UZMAN ÇAVUŞLARA DÜŞÜK PUAN VERDİM...

Bu yıl Türkiye genelinde Hava Kuvvetlerince alınacak uzman çavuşların,  alım heyetinde görev aldığını dile getiren gizli tanık Sel, ''Bu alımdan önce bir  'abiyle' buluştuk. Bana uzman çavuşluk aday bilgi formundan bir tane örnek  gösterdi. Bu formda yer alan çaprazlama boydan boya devam eden filigramın son iki  rakamı ile belgede sağ üst köşede yer alan grup numarasının son iki rakamının  aynı olan adayların menfi olduğunu ve bunların kabul edilmemesi gerektiğini bana  Kuran'a el bastırarak anlattı. Daha sonra yapılan uzman alımı sınavında, böyle  gördüğüm adaylara düşüp puan vererek, kabul etmedim. Düşük puan verdiğim adaylar  kazanamadı.'' ifadelerini kullandı.

Kayıtlı veri girdileri:

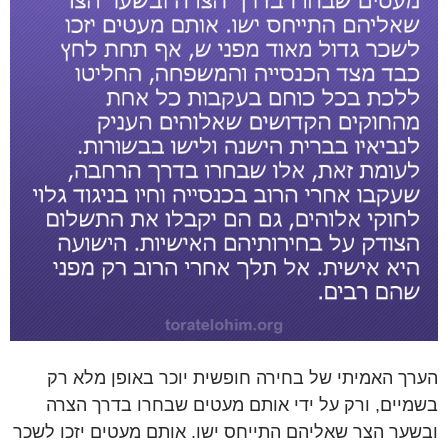
הערך האמיתי של בחירה חופשית יוכר באופן מלא רק
בשמיים, ורק על ידי אותם מעטים שבחרו בדרך הצרה
ובשער הצר שאליהם התייחס ישו. אותם מעטים יזכו לשכר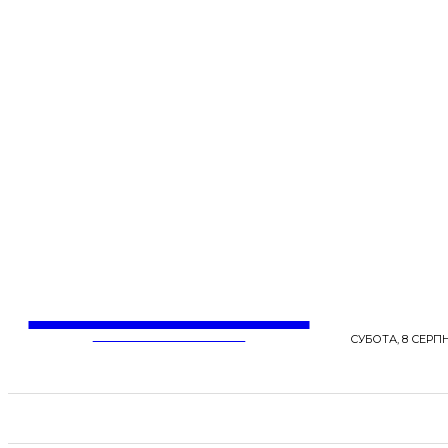
LentaLife
ЖІНОЧІ СЕНСИ ЖИТТЯ
СУБОТА, 8 СЕРПН
СТРІЧКА НОВИН
СТИЛЬ
КРАСА
ЗД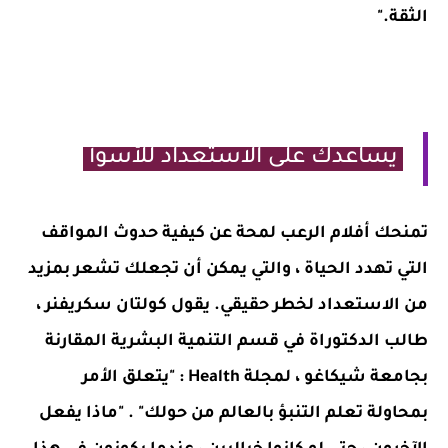
الثقة."
يساعدك على الاستعداد للأسوأ
تمنحك أفلام الرعب لمحة عن كيفية حدوث المواقف
التي تهدد الحياة ، والتي يمكن أن تجعلك تشعر بمزيد
من الاستعداد لخطر حقيقي. يقول كولتان سكريفنر ،
طالب الدكتوراة في قسم التنمية البشرية المقارنة
بجامعة شيكاغو ، لمجلة Health : "يتعلق الأمر
بمحاولة تعلم التنبؤ بالعالم من حولك" . "ماذا يفعل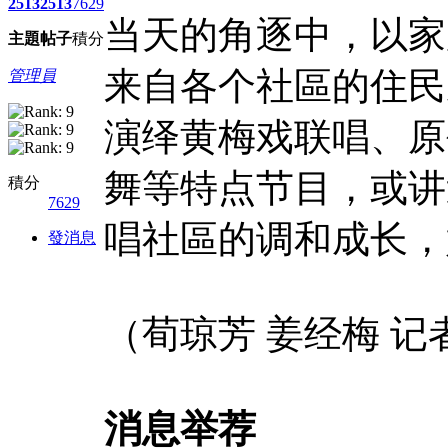
2513
2513
7629
当天的角逐中，以家
主題
帖子
積分
来自各个社區的住民
管理員
演绎黄梅戏联唱、原
舞等特点节目，或讲
積分
7629
唱社區的调和成长，
發消息
（荀琼芳 姜经梅 记
消息举荐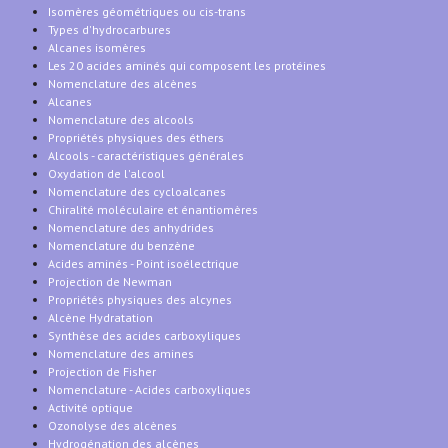
Isomères géométriques ou cis-trans
Types d'hydrocarbures
Alcanes isomères
Les 20 acides aminés qui composent les protéines
Nomenclature des alcènes
Alcanes
Nomenclature des alcools
Propriétés physiques des éthers
Alcools - caractéristiques générales
Oxydation de l'alcool
Nomenclature des cycloalcanes
Chiralité moléculaire et énantiomères
Nomenclature des anhydrides
Nomenclature du benzène
Acides aminés - Point isoélectrique
Projection de Newman
Propriétés physiques des alcynes
Alcène Hydratation
Synthèse des acides carboxyliques
Nomenclature des amines
Projection de Fisher
Nomenclature - Acides carboxyliques
Activité optique
Ozonolyse des alcènes
Hydrogénation des alcènes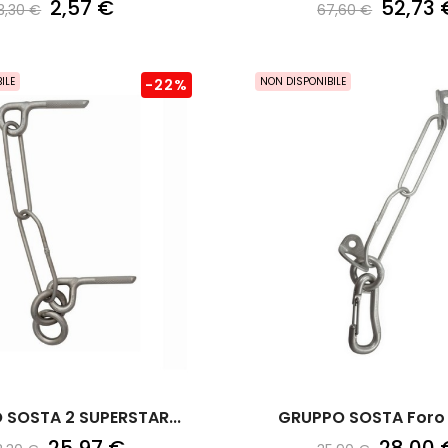
2,57 €
52,73 
3,30 €
67,60 €
ILE
NON DISPONIBILE
-22%
SOSTA 2 SUPERSTAR...
GRUPPO SOSTA Foro 10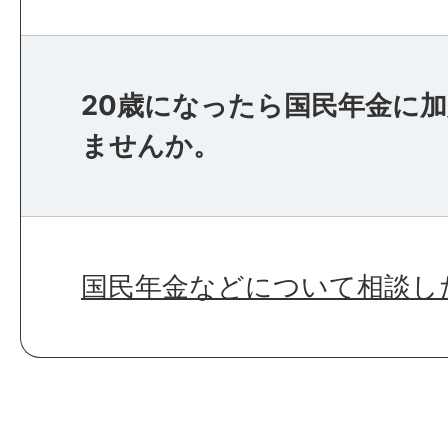
20歳になったら国民年金に
ませんか。
国民年金などについて相談し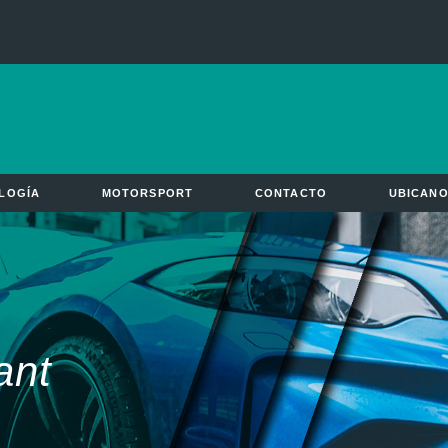
LOGÍA
MOTORSPORT
CONTACTO
UBICAN
ant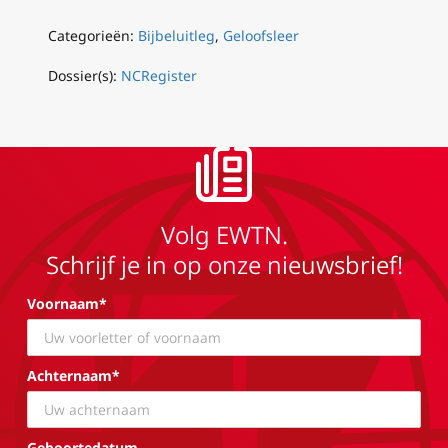
Categorieën:
Bijbeluitleg
,
Geloofsleer
Dossier(s):
NCRegister
Volg EWTN.
Schrijf je in op onze nieuwsbrief!
Voornaam*
Achternaam*
Geboortedatum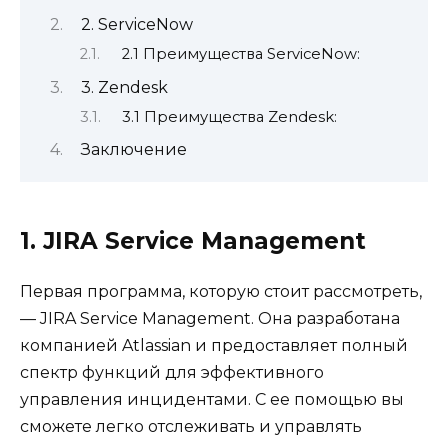
2. ServiceNow
2.1 Преимущества ServiceNow:
3. Zendesk
3.1 Преимущества Zendesk:
Заключение
1. JIRA Service Management
Первая программа, которую стоит рассмотреть,
— JIRA Service Management. Она разработана
компанией Atlassian и предоставляет полный
спектр функций для эффективного
управления инцидентами. С ее помощью вы
сможете легко отслеживать и управлять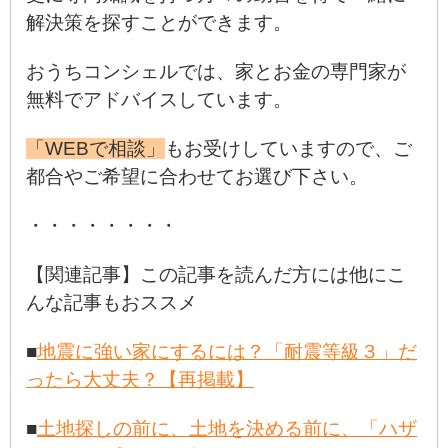
解決策を探すことができます。
おうちコンシェルでは、家とお金の専門家が
無料でアドバイスしています。
「WEBで相談」
もお受けしていますので、ご
都合やご希望に合わせてお選び下さい。
・・・・・・・・
【関連記事】この記事を読んだ方には他にこ
んな記事もおススメ
■
地震に強い家にするには？「耐震等級３」だ
ったら大丈夫？【再掲載】
■
土地探しの前に、土地を決める前に、「ハザ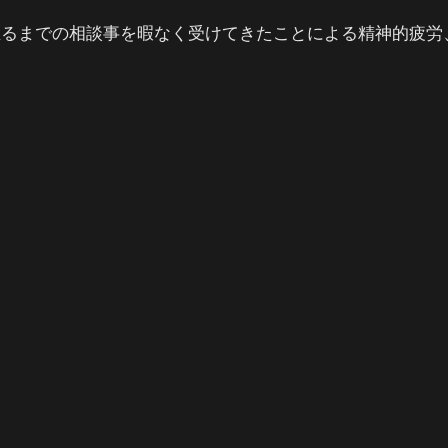
至るまでの相談事を暇なく受けてきたことによる精神的疲労
。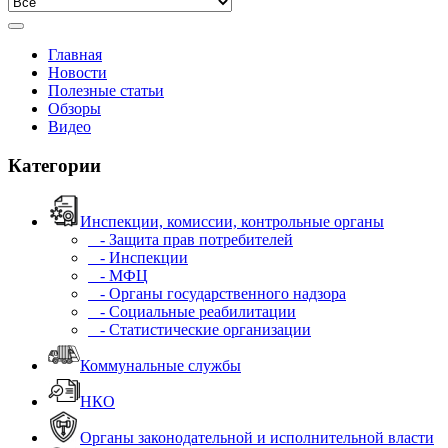
Главная
Новости
Полезные статьи
Обзоры
Видео
Категории
Инспекции, комиссии, контрольные органы
- Защита прав потребителей
- Инспекции
- МФЦ
- Органы государственного надзора
- Социальные реабилитации
- Статистические организации
Коммунальные службы
НКО
Органы законодательной и исполнительной власти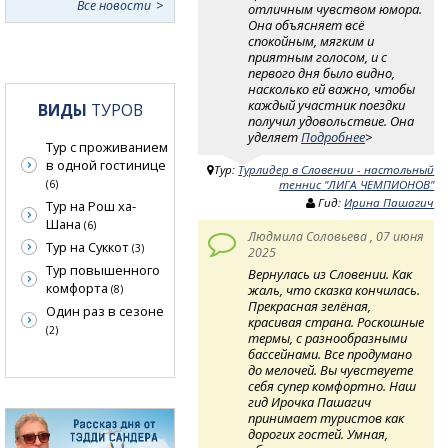
Все новости
отличным чувством юмора.
Она объясняет всё
спокойным, мягким и
приятным голосом, и с
первого дня было видно,
насколько ей важно, чтобы
каждый участник поездки
ВИДЫ
ТУРОВ
получил удовольствие. Она
уделяет
Подробнее
>
Тур с проживанием
в одной гостинице
Тур:
Турлидер в Словении - настольный
теннис "ЛИГА ЧЕМПИОНОВ"
(6)
Гид:
Ирина Пашагич
Тур на Рош ха-
Шана
(6)
Людмила Соловьева , 07 июня
Тур на Суккот
(3)
2025
Тур повышенного
Вернулась из Словении. Как
комфорта
жаль, что сказка кончилась.
(8)
Прекрасная зелёная,
Один раз в сезоне
красивая страна. Роскошные
(2)
термы, c разнообразными
бассейнами. Все продумано
до мелочей. Вы чувствуете
себя супер комфортно. Наш
гид Ирочка Пашагич
принимает туристов как
дорогих гостей. Умная,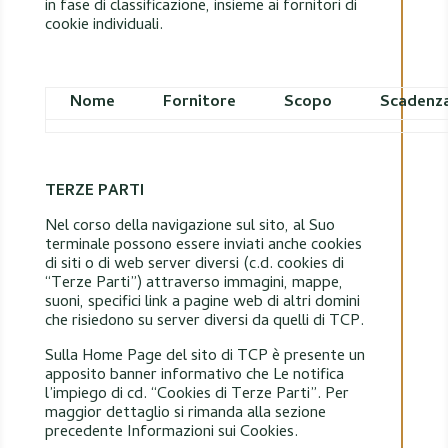
in fase di classificazione, insieme ai fornitori di
cookie individuali.
Nome
Fornitore
Scopo
Scadenz
TERZE PARTI
Nel corso della navigazione sul sito, al Suo
terminale possono essere inviati anche cookies
di siti o di web server diversi (c.d. cookies di
“Terze Parti”) attraverso immagini, mappe,
suoni, specifici link a pagine web di altri domini
che risiedono su server diversi da quelli di TCP.
Sulla Home Page del sito di TCP è presente un
apposito banner informativo che Le notifica
l’impiego di cd. “Cookies di Terze Parti”. Per
maggior dettaglio si rimanda alla sezione
precedente Informazioni sui Cookies.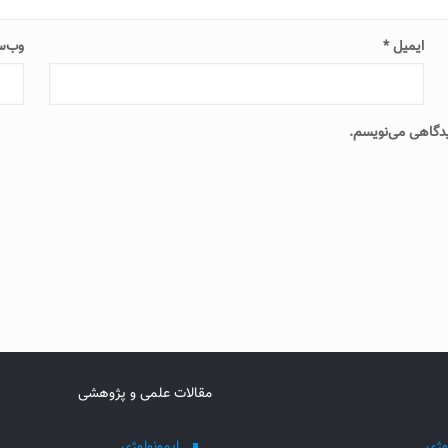
ایمیل
*
وب‌س
دیدگاهی می‌نویسم.
مقالات علمی و پژوهشی
وژی
ایمونولوژی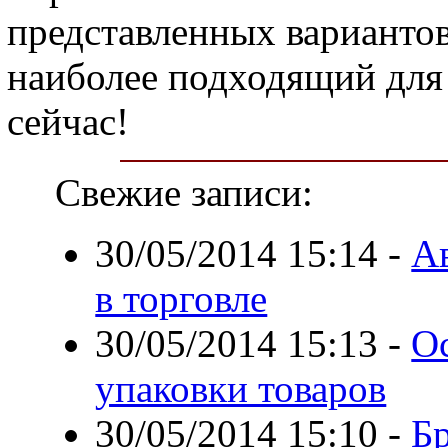
представленных вариантов
наиболее подходящий для 
сейчас!
Свежие записи:
30/05/2014 15:14
-
А
в торговле
30/05/2014 15:13
-
О
упаковки товаров
30/05/2014 15:10
-
Бр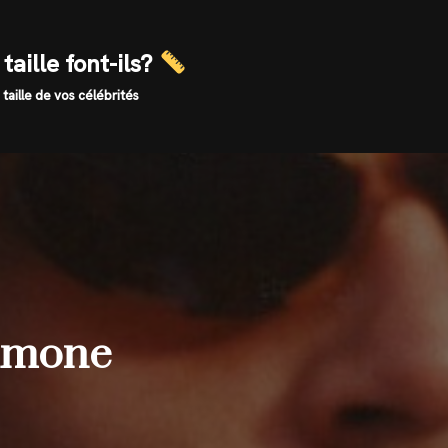
taille font-ils?
 taille de vos célébrités
simone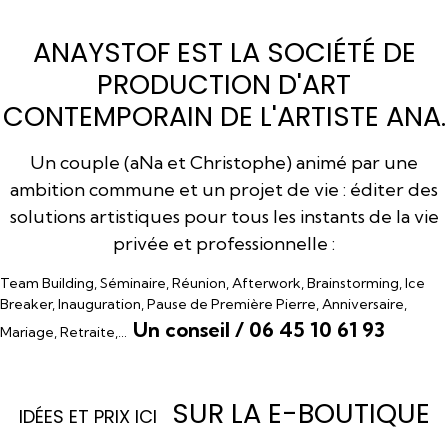
ANAYSTOF EST LA SOCIÉTÉ DE
PRODUCTION D'ART
CONTEMPORAIN DE L'ARTISTE ANA.
Un couple (aNa et Christophe) animé par une
ambition commune et un projet de vie : éditer des
solutions artistiques pour tous les instants de la vie
privée et professionnelle :
Team Building, Séminaire, Réunion, Afterwork, Brainstorming, Ice
Breaker, Inauguration, Pause de Première Pierre, Anniversaire,
Un conseil / 06 45 10 61 93
Mariage, Retraite,…
SUR LA E-BOUTIQUE
I
DÉES ET PRIX ICI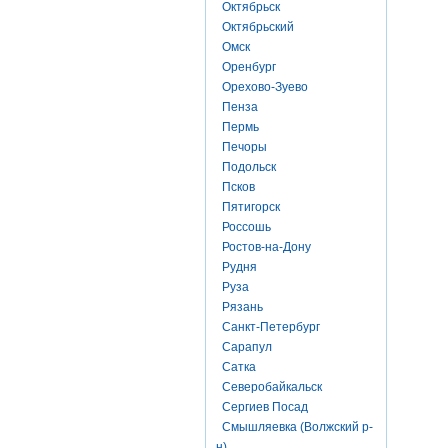
Октябрьск
Октябрьский
Омск
Оренбург
Орехово-Зуево
Пенза
Пермь
Печоры
Подольск
Псков
Пятигорск
Россошь
Ростов-на-Дону
Рудня
Руза
Рязань
Санкт-Петербург
Сарапул
Сатка
Северобайкальск
Сергиев Посад
Смышляевка (Волжский р-
н)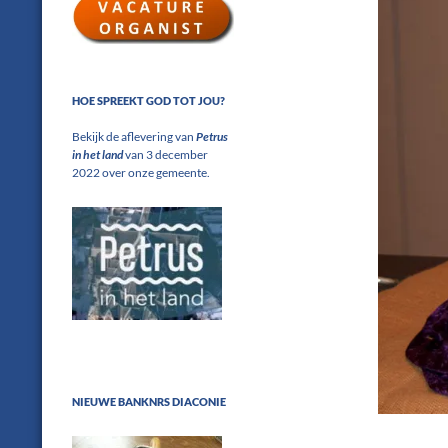
HOE SPREEKT GOD TOT JOU?
Bekijk de aflevering van
Petrus
in het land
van 3 december
2022 over onze gemeente.
NIEUWE BANKNRS DIACONIE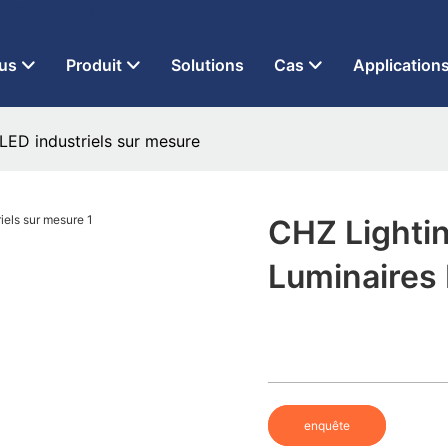
 à LED depuis 2013
us
Produit
Solutions
Cas
Application
 LED industriels sur mesure
CHZ Lightin
Luminaires 
enquête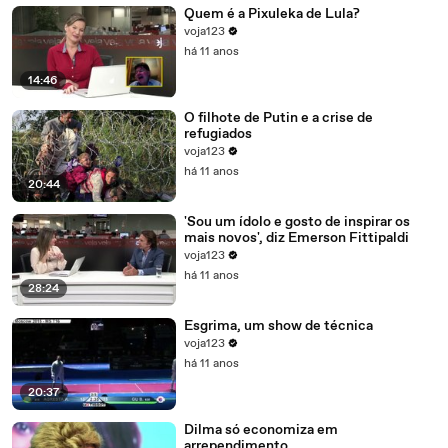
Quem é a Pixuleka de Lula?
voja123
há 11 anos
14:46
O filhote de Putin e a crise de
refugiados
voja123
há 11 anos
20:44
'Sou um ídolo e gosto de inspirar os
mais novos', diz Emerson Fittipaldi
voja123
há 11 anos
28:24
Esgrima, um show de técnica
voja123
há 11 anos
20:37
Dilma só economiza em
arrependimento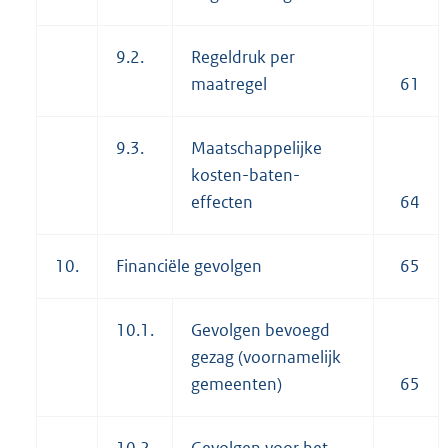
9.2.
Regeldruk per
maatregel
61
9.3.
Maatschappelijke
kosten-baten-
effecten
64
10.
Financiële gevolgen
65
10.1.
Gevolgen bevoegd
gezag (voornamelijk
gemeenten)
65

Yapılacak iş A:
Uzman çavuş alımıyla ilgili metne göre aşağıdaki soruları yanıtlayın.
(i) Bu yılki uzman çavuş alımını hangi kuvvet yapacaktı?
(ii) Gizli tanık Sel'e bilgiyi veren "abi", anlatırken ona neye el bastırdı?
(iii) Sel'in düşük puan verdiği adayların sonucu ne oldu?
Yapılacak iş B: Uzman çavuş alımıyla ilgili metinden "UZMAN ÇAVUŞLARA DÜŞÜK" ile başlayıp "adaylar  kazanamadı.'' ifadelerini kullandı." ifadesine kadar süren kısmı hiç değiştirmeden geri verin.

Yanıt A:
(i) Hava Kuvvetleri.
(ii) Kuran'a.
(iii) Kazanamadılar.

Yanıt B:
UZMAN ÇAVUŞLARA DÜŞÜK PUAN VERDİM...

Bu yıl Türkiye genelinde Hava Kuvvetlerince alınacak uzman çavuşların,  alım heyetinde görev aldığını dile getiren gizli tanık Sel, ''Bu alımdan önce bir  'abiyle' buluştuk. Bana uzman çavuşluk aday bilgi formundan bir tane örnek  gösterdi. Bu formda yer alan çaprazlama boydan boya devam eden filigramın son iki  rakamı ile belgede sağ üst köşede yer alan grup numarasının son iki rakamının  aynı olan adayların menfi olduğunu ve bunların kabul edilmemesi gerektiğini bana  Kuran'a el bastırarak anlattı. Daha sonra yapılan uzman alımı sınavında, böyle  gördüğüm adaylara düşüp puan vererek, kabul etmedim. Düşük puan verdiğim adaylar  kazanamadı.'' ifadelerini kullandı.